Bekijk de video van deze spreekbeurt

Minister Grapperhaus i:

Mevrouw de voorzitter. Het is een bijzonder voorrecht om, met een kleine onderbreking van vorige week dinsdag, vandaag toch weer met uw Kamer van gedachten te mogen wisselen over het Europees Openbaar Ministerie. Ik vind het zelfs heel bijzonder dat ik allereerst mag reageren op een motie die qua afkorting kunstmatige intelligentie vertegenwoordigt. Ik moet wel zeggen dat het in de eerste plaats sinds jaar en dag een goed gebruik is dat beide Kamers van de Staten-Generaal tijdig worden geïnformeerd over vergaderingen in EU-verband waaraan leden van het kabinet deelnemen. Ik wil dat hier nog eens luid en duidelijk gezegd hebben. Dat geldt zeker voor raadsvergaderingen over JBZ-aangelegenheden. Tijdens het debat van twee weken geleden heb ik ook aangegeven dat ik vind dat dat met de kwestie rondom het mandaat van het EOM zeker aan de orde is. Dat staat zelfs los van de extra verzekering die mijn voorvoorganger in 2016 op dat punt heeft gegeven. U mag er dus van uitgaan dat ik de kalender heel goed zal bijhouden of ik op JBZ-Raden ga praten over het EOM en dat ik ervoor zorg dat beide Kamers tijdig daarvan kennisnemen, zodat we met elkaar een goed debat daarover kunnen voeren. U mag uit het voorgaande afleiden dat ik de motie overbodig acht, maar ik laat verder het oordeel aan uw Kamer.
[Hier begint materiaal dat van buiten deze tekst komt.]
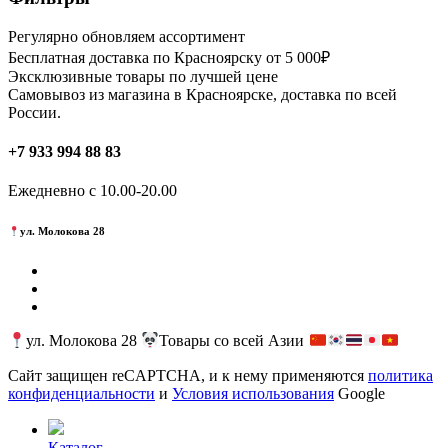
Регулярно обновляем ассортимент
Бесплатная доставка по Красноярску от 5 000₽
Эксклюзивные товары по лучшей цене
Самовывоз из магазина в Красноярске, доставка по всей
России.
+7 933 994 88 83
Ежедневно с 10.00-20.00
ул. Молокова 28
ул. Молокова 28
Товары со всей Азии
Сайт защищен reCAPTCHA, и к нему применяются
политика
конфиденциальности
и
Условия использования
Google
Каталог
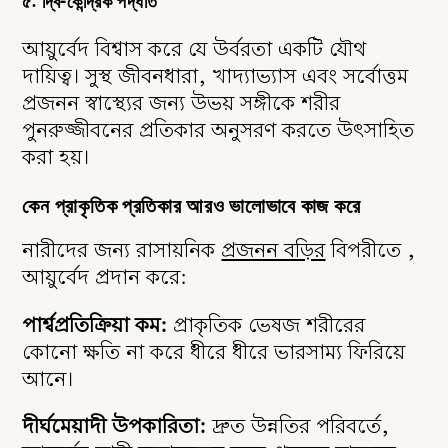
৫. দ্বি-কেন্দ্রিক পদ্ধতি
আয়ুর্বেদ বিশ্বাস করে যে উর্বরতা একটি যৌথ
দায়িত্ব। সুস্থ জীবনধারা, খাদ্যাভ্যাস এবং সর্বোত্তম
প্রজনন স্বাস্থ্যের জন্য উভয় সঙ্গীকে শরীর
পুনরুজ্জীবনের প্রতিকার অনুসরণ করতে উৎসাহিত
করা হয়।
কেন প্রাকৃতিক প্রতিকার আরও ভালোভাবে কাজ করে
নারীদের জন্য রাসায়নিক
প্রজনন বড়ির
বিপরীতে ,
আয়ুর্বেদ প্রদান করে:
পার্শ্বপ্রতিক্রিয়া কম:
প্রাকৃতিক ভেষজ শরীরের
কোনো ক্ষতি না করে ধীরে ধীরে ভারসাম্য ফিরিয়ে
আনে।
দীর্ঘমেয়াদী উপকারিতা:
দ্রুত উন্নতির পরিবর্তে,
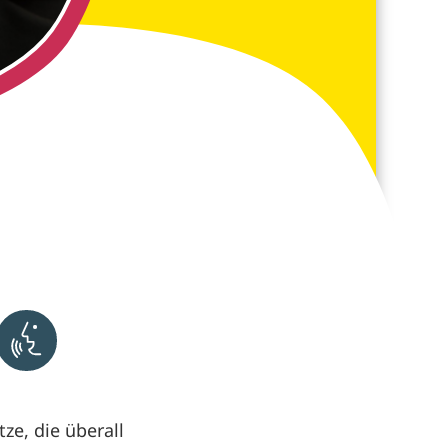
Aktivieren um Text vorlesen zu lassen
ze, die überall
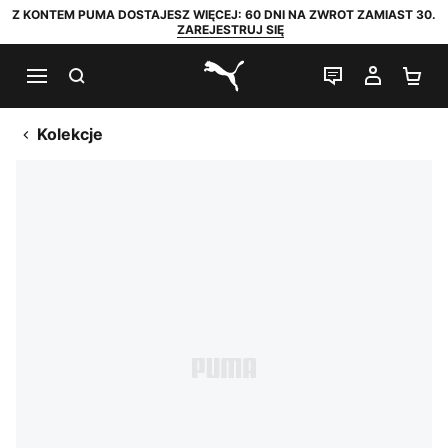
Z KONTEM PUMA DOSTAJESZ WIĘCEJ: 60 DNI NA ZWROT ZAMIAST 30.
ZAREJESTRUJ SIĘ
SZUKAJ
CZAT NA Ż
MOJE 
KO
PUMA.com
Kolekcje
De tweede motie, met letters AJ. Ik stel vast dat de motie wordt ingeleid met de woorden "stemt in" of zo u wilt "instemt". U wilt het mij misschien vergeven dat ik hier toch een kleine preliminaire kanttekening wil maken en signaleer dat uw Kamer staatsrechtelijk gesproken geen instemmingsrecht in deze kwestie heeft. Strikt genomen zou in het Nederlands de term "verwelkomt" of "ondersteunt" waarschijnlijk beter passen bij de juridische context. Maar ik wil uitdrukkelijk gezegd hebben dat uw Kamer uiteraard zelf de tekst van moties bepaalt en dat, ook wanneer u toch zou menen dat een ander woordgebruik alleen maar meer ondersteuning en enthousiasme uitdrukt, ik het oordeel daarover volledig aan uw Kamer overlaat.

Dank u wel.

De voorzitter:

Dank u wel.

De beraadslaging wordt gesloten.


Bekijk de video van dit verslagpunt

Stemmingen

Stemmingen moties Voorgenomen deelname Nederland Europees Openbaar Ministerie

Aan de orde zijn de stemmingen over moties, ingediend bij het debat over het voorstel voor een verordening tot instelling van het Europees Openbaar Ministerie (E130041) en de brief van de minister van Justitie en Veiligheid d.d. 23 februari 2018 inzake het voornemen tot deelname aan het Europees OM (33709, letter AE),

te weten:

de motie-Van Hattem c.s. over het afzien van deelname aan het Europees Openbaar Ministerie (33709, letter AF);

de motie-Wezel c.s. over de gevolgen van deelname aan het Europees Openbaar Ministerie voor de nationale FIOD/opsporings-, vervolgings- en berechtingscapaciteit (33709, letter AG);

de gewijzigde motie-Duthler c.s. over de eventuele uitbreiding van de bevoegdheden van het Europees Openbaar Ministerie (33709, letter AI, was letter AH);

de motie-Duthler c.s. over instemming met de voorgenomen deelname aan het EOM (33709, letter AJ).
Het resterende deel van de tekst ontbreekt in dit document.